2. When dealing with sources that offer counterarguments to your thesis, use a
Rogerian approach.
Carl Rogers was a psychologist who specialized in conflict resolution. He would not
allow his clients to argue until they could state one another’s positions in a way the
opposition would consider fair and accurate. When dealing with a source whose
conclusions are contrary to your own, don’t dismiss the argument out of hand, and try
to do more than simply refute it. Acknowledge that you probably agree with this
source about something, and try to incorporate that into your argument.
3. If you find sources with whom you agree absolutely, you probably need to
rethink your argument.
While it has been said that there is nothing new under the sun, a source that has
already covered all of the ground you hoped to explore is more of a hindrance than a
help.

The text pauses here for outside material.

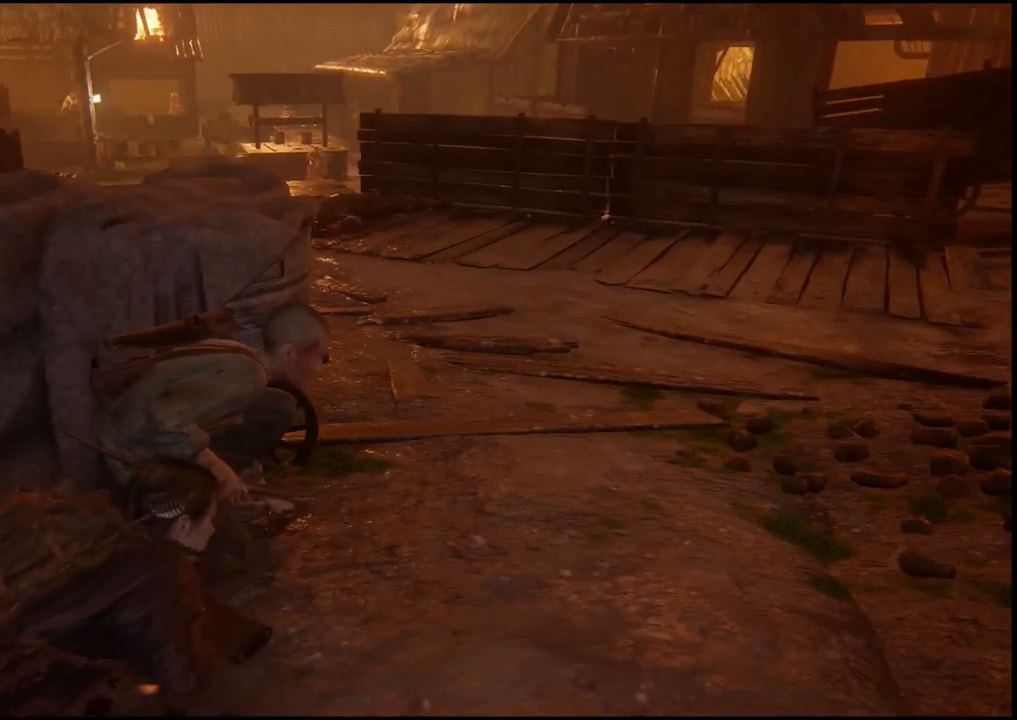
{"buttons": [], "left_stick": "center", "right_stick": "center", "events": []}
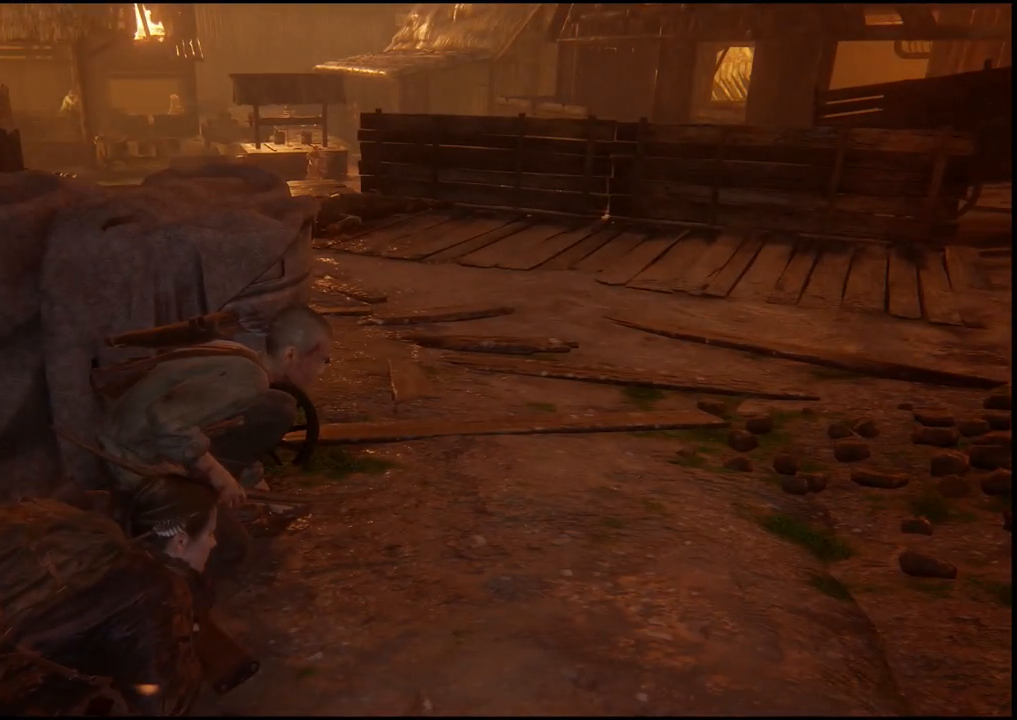
{"buttons": [], "left_stick": "right", "right_stick": "center", "events": [[383, "left_stick", "right"]]}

If your ideas echo a particular source’s too closely, you probably need to do
something to complicate your argument further.
4. Explain why your sources mean what you think they mean.
Don’t just use sources to back up your own arguments, throwing them in when you
feel your ideas need more support. Make sure your reader understands WHY the
source you quote means what you think it means, and explain the ways it supports
your point. Show your reader what the source made you think about.
5. Sources should lead you to further questions, not answers.
Avoid the temptation to write your argument first, using quotations from your source
materials to fill in space later on. That is not research. Look at your secondary sources
FIRST and let them guide you from a rough idea to a refined argument.
6. Your sources do not exist in a vacuum. Put them into conversation with one
another.
Your sources are part of an ongoing scholarly conversation about a particular work or
works, as is your paper. Look at them in the context of this conversation, and make
them speak to each other. Does Source A cover something that Source B doesn’t?
How would Source B respond to Source C’s argument?
7. Make sure that you do more than act as a conduit or mediator for your sources.
Remember, this is YOUR paper, and it should be your ideas that are paramount. Your
sources can help guide you to further insights, but not at the expense of drowning out
your own voice. Use your sources to refine, qualify and support your own argument;
don’t use them to provide arguments for you.